Du père Danziec dans L’Homme Nouveau :
[…] Devant la multiplication des actes barbares, relayés par les chaînes d’information en continu, le président de la République s’est vu contraint de réagir. En plein conseil des ministres, Emmanuel Macron appelait son gouvernement à « travailler en profondeur pour contrer ce processus de décivilisation ».
À l’heure de la cancel culture où contester à l’Occident sa filiation spirituelle avec Jérusalem et son héritage gréco-romain devient la règle – selon les wokistes, l’Europe ne serait à tout prendre qu’un ensemble de territoires mal définis aux origines cosmopolites – voici que le thème de la civilisation revient sur le devant de la scène. Et nous ? En tant que disciples du Christ, que pouvons-nous faire « pour contrer ce processus de décivilisation » ?
Tout d’abord, que faut-il entendre par « civilisation » ? Ce n’est qu’en 1835 que ce mot fit son entrée dans le dictionnaire de l’Académie. De son côté, le Littré en a longtemps offert une définition littérale peu éclairante, « La civilisation correspond à l’état de ce qui est civilisé, autrement dit ce qui rend civil, ce qui polit les mœurs. » Nous voici peu avancés.
Pour obtenir une définition philosophique plus aboutie, c’est chez le maître de Martigues que l’on finira par trouver matière à réflexion :
« La civilisation correspond à l’état social dans lequel l’individu qui vient au monde trouve incomparablement plus qu’il n’apporte. La civilisation est d’abord un capital. Elle est ensuite un capital transmis. »
Dans « L’avenir de la civilisation », article du 1er mars 1922 publié dans La Revue universelle, Jacques Bainville analysait, avec la profondeur de vue qu’on lui connaît et l’intense réflexion qui lui est caractéristique, les conditions de la transmission de ce capital civilisationnel.
« Ah ! Comme la civilisation est fragile ! On pourrait dire d’elle ce que disait de la santé un médecin célèbre : “La santé est un état provisoire et qui ne laisse rien présager de bon.” La civilisation tient comme la santé à un équilibre instable. C’est une fleur délicate. Elle dépend de tout un ensemble de conditions. Supprimez quelques-unes de ces conditions : elle dépérit, elle recule. »

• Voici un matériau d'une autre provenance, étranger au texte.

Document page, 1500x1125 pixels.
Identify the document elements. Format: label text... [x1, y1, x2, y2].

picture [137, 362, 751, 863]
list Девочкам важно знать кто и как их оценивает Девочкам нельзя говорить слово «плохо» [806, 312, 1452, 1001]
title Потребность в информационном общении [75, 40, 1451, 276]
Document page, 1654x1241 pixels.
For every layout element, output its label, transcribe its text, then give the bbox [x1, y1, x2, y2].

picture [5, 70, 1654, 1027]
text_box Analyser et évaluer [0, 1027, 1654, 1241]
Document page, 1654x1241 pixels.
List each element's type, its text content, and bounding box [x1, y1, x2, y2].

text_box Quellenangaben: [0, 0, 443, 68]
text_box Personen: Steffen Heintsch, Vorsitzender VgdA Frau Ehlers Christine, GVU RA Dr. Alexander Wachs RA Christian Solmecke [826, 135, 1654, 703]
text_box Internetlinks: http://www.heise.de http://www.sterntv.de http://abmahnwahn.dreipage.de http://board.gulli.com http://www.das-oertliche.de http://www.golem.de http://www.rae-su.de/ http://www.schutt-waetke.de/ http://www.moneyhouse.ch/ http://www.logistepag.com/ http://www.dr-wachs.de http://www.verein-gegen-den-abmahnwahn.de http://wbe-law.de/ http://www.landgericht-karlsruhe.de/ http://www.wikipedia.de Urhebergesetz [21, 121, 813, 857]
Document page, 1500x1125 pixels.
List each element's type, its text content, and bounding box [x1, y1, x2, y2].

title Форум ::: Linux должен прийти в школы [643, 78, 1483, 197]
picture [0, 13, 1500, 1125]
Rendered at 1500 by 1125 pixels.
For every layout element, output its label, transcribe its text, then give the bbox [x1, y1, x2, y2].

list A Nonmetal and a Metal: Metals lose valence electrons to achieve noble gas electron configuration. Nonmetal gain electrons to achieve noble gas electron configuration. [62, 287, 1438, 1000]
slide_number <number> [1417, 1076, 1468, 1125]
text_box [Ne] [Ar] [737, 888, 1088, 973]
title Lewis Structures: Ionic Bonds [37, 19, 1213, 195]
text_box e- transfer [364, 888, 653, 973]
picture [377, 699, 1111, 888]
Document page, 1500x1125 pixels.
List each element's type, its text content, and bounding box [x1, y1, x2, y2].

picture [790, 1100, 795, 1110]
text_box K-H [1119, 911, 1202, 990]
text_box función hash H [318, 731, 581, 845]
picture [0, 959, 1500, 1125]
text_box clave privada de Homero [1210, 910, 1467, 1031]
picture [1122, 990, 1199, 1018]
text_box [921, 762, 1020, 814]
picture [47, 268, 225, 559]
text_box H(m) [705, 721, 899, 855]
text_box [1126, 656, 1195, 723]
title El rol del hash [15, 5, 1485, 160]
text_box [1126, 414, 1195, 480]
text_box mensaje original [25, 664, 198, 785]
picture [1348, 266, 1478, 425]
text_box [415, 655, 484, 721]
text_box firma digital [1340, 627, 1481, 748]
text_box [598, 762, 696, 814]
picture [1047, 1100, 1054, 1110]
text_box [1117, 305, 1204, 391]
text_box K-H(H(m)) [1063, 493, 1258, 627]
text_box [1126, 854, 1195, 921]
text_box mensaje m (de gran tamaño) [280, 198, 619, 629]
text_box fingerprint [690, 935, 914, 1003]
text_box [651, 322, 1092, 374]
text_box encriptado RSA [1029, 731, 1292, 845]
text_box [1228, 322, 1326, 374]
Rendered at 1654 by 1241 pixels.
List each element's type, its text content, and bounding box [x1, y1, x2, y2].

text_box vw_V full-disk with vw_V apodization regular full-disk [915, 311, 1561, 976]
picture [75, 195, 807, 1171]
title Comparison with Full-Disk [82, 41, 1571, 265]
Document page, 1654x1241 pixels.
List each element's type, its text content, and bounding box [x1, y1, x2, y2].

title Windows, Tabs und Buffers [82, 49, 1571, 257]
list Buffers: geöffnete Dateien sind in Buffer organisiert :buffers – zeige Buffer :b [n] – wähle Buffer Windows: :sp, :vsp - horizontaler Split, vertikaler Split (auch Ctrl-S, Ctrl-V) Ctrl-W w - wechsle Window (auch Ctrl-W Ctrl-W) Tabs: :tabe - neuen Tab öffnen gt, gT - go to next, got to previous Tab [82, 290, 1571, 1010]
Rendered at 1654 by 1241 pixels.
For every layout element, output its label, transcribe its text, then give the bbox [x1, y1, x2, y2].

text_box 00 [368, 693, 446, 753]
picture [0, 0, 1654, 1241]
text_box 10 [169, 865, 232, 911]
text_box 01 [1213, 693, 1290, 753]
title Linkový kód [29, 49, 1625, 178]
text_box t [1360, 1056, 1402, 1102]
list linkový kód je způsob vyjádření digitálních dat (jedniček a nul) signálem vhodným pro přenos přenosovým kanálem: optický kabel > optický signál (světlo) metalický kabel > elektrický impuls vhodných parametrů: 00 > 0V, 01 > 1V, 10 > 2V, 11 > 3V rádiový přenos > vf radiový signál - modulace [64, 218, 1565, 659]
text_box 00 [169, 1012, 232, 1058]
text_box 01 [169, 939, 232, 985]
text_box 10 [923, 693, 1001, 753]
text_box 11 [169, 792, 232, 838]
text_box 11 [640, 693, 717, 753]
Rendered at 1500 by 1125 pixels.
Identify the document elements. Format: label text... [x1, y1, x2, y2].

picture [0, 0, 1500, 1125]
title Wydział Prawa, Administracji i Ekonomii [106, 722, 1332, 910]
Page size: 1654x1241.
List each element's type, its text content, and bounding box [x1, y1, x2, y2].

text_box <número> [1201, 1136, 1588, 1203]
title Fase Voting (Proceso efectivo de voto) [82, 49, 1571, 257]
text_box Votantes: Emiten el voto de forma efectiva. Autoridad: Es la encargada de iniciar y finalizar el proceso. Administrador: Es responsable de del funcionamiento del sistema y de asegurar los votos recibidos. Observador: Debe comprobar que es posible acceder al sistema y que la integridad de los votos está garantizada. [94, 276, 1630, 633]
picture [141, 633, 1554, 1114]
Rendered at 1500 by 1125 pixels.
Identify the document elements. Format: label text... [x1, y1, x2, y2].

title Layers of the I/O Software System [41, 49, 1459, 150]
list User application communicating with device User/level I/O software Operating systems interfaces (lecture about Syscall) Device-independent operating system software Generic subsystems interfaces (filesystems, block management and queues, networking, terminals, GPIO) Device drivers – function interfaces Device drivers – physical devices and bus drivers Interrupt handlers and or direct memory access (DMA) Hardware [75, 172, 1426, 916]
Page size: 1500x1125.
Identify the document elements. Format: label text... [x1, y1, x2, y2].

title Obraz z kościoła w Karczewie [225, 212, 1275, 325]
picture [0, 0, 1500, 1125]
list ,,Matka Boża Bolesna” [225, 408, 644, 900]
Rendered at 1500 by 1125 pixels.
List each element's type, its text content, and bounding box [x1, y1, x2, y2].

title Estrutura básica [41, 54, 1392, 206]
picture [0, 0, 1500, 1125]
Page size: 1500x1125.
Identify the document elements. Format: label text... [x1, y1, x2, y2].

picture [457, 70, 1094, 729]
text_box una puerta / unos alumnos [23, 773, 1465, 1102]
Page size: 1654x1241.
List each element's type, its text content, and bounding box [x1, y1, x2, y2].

En d’autres termes, explique l’académicien, la civilisation est une plante qui pousse avec des soins. C’est une plante de serre. « Elle exige qu’un grand nombre de conditions économiques, sociales et politiques soient remplies. » Outre un ordre politique stable, Bainville indique notamment comme condition essentielle à remplir pour que la civilisation se maintienne l’importance d’écoles dignes de ce nom. C’était il y a un siècle, et il avait déjà vu juste.
Si la lucidité oblige à admettre que l’Église fait face à un déclassement annoncé – ignorance catéchétique généralisée, assèchement des vocations, chute vertigineuse de la pratique, effondrement en termes de déclaration d’identité –, la foi et l’espérance nous pressent de rester debout dans la tempête.
L’Église, mère et maîtresse des âmes, des intelligences et des cœurs, possède les paroles de la vie éternelle. Ses enfants, en puisant dans les trésors de sa spiritualité, de son enseignement constant et de sa tradition, pourront « travailler en profondeur pour contrer ce processus de décivilisation ».
L’orgueil d’un progrès ambitionné sans repères évangéliques et sans Décalogue finit toujours par prendre en boomerang ses prétentions à vouloir vivre sans Dieu. Pour saint Augustin, « Un monde moins chrétien est d’abord un monde moins humain. » La « décivilisation » a l’avantage de nous le rappeler.
Mais comme tout rappel, elle invite chacun à se remobiliser. L’avenir est aux humbles vertus du travail, de la piété filiale, de la discipline ou encore de l’ascèse. Rien de romantique en soi, sinon de savoir que nos humbles fidélités contribuent à la joie du Divin Maître. Et qu’elles finissent toujours par porter pierre.